The couple has a daughter together who is now four years old.
“We tried a very long time for a child so we consider her our miracle child,” says Sheraine. “She is happy and healthy and going to kindergarten.”
What Valentine’s day means

“On Valentine’s day, I’ll usually bring Sheraine out for a special dinner and maybe go shopping after that, while our baby will be looked after by my mum-in-law,” he says.
While Winson loves Japanese food, Sheraine enjoys all types of cuisine. And he enjoys scouting out new restaurants to bring her to.
This year, Valentine’s day falls on a Monday, so we’ll celebrate during the weekend, says Winson.
Learning to trust each other and also compromise is important, says Sheraine.
We’ve to consider five ‘B’s: bear with each other, bless each other, build each other up, believe in each other, and be there for each other, the couple advises.
They reveal that they learnt this during their marriage counselling sessions.

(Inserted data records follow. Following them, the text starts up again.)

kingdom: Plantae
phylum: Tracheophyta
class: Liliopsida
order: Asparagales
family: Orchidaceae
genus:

“Life may not always be a bed of roses and surely there will be disagreements at times, but you’ve to tolerate each other’s idiosyncrasies and differences. And when there’s a disagreement, it’s always good to deal with it and not sweep it under the carpet,” says Sheraine.
“It’s important to spend time with each other. For example, men, when you take your wife shopping, don’t just wander off and do your own thing if she’s going into a store to buy women’s clothing. You should accompany her too,” says Winson.
“It’s important to be there for each other, whether it’s during good times or bad times,” he concludes.